VIDEOPOUR ACHILLE MBEMBE, LA FRANÇAFRIQUE A VÉCU
Pour l'intellectuel camerounais, l'influence française sur le continent africain n'est plus qu'un vestige du passé. Entre bases militaires fermées et franc CFA contesté, il appelle à se débarrasser rapidement de ces "irritants qui ne servent personne"

L'historien et philosophe Achille Mbembe a livré une analyse sans concession des relations franco-africaines dans un entretien accordé à France 24. Directeur général de la Fondation de l'innovation pour la démocratie, il s'est exprimé depuis Johannesburg à quelques semaines des secondes assises de la démocratie prévues à Dakar.
Le constat d'Achille Mbembe est catégorique : "Elle est terminée la Françafrique, objectivement elle n'existe plus." Pour l'intellectuel camerounais, cette page de l'histoire est définitivement tournée, non par choix politique mais par nécessité : "La France ne dispose plus aujourd'hui des moyens d'exercer sur le continent la sorte de domination qu'on lui prête."
Cette évolution se manifeste concrètement par l'expulsion des bases militaires françaises du Sahel, mais aussi de pays comme la Côte d'Ivoire, le Tchad ou le Gabon.

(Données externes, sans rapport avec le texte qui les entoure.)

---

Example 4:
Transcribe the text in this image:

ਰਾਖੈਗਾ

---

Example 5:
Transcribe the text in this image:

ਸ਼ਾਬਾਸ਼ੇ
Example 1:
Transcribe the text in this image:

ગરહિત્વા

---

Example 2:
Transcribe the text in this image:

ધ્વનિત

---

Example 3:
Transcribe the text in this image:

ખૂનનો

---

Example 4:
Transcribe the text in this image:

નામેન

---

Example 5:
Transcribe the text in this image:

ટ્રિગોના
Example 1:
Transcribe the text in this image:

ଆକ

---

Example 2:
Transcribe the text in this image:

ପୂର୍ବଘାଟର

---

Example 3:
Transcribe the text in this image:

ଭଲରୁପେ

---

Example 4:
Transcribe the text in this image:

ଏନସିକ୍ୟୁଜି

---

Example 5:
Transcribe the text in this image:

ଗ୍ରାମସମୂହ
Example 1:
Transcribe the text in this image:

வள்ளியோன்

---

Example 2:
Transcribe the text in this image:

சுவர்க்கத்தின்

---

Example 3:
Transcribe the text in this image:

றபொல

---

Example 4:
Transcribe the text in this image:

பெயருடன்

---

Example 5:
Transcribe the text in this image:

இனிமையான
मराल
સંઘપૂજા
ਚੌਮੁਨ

Mbembe estime qu'il fallait "aller vite" pour se débarrasser de ces "irritants qui ne servent personne", y compris le franc CFA qu'il considère comme une institution ayant "perdu de sa légitimité aux yeux des nouvelles générations".
Quatre ans après avoir accepté la proposition d'Emmanuel Macron de travailler à "régénérer la relation entre la France et l'Afrique", Mbembe défend le bilan des initiatives lancées. Sa Fondation pour l'innovation pour la démocratie étend désormais son empreinte sur 36 pays africains, avec des antennes récemment ouvertes dans l'océan Indien et bientôt en Afrique orientale et lusophone.

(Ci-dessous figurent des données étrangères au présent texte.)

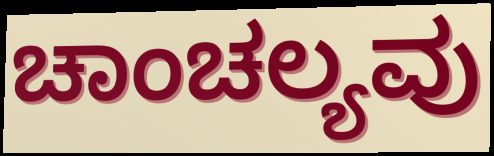
ಚಾಂಚಲ್ಯವು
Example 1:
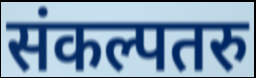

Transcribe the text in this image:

संकल्पतरु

Selon lui, la transformation des relations franco-africaines est "inévitable au regard de la donne géopolitique mondiale qui se dessine aujourd'hui". Il appelle maintenant les sociétés civiles africaines et françaises à "prendre le relais et traduire en acte l'intuition" du président français, estimant que "le plus vite on y va, le mieux ce sera".
Cette réflexion sur la présence française s'inscrit dans une analyse plus large de la situation démocratique du continent. Mbembe dénonce le paradoxe d'un continent majoritairement jeune dirigé par "des vieillards dont beaucoup peinent d'ailleurs aujourd'hui à rester éveillés". Pour lui, la limitation des mandats présidentiels constitue "une condition absolument fondamentale de la régénération du champ politique".
Concernant son pays natal, le Cameroun, où le président Paul Biya semble se préparer à un nouveau mandat, Achille Mbembe livre un témoignage accablant après une récente visite à Yaoundé : "C'est une ville déliquescente, jonchée de poubelles", image qu'il considère "symptomatique d'un ordre politique qui tarde à passer".
Achille Mbembe conclut sur une note optimiste, appelant à "s'appuyer sur les forces neuves pour inventer autre chose", une aventure qu'il qualifie d'"absolument excitante d'un point de vue intellectuel et personnel". Pour lui, l'ère post-Françafrique n'est pas à craindre mais à embrasser comme une opportunité historique pour redéfinir sur des bases plus équilibrées les relations entre la France et l'Afrique.
Le philosophe observe parallèlement une dynamique encourageante avec "une remontée de l'activisme notamment parmi les femmes et les jeunes" et l'émergence d'une société civile qui utilise de plus en plus les réseaux numériques pour se faire entendre et participer à cette refondation des relations internationales du continent.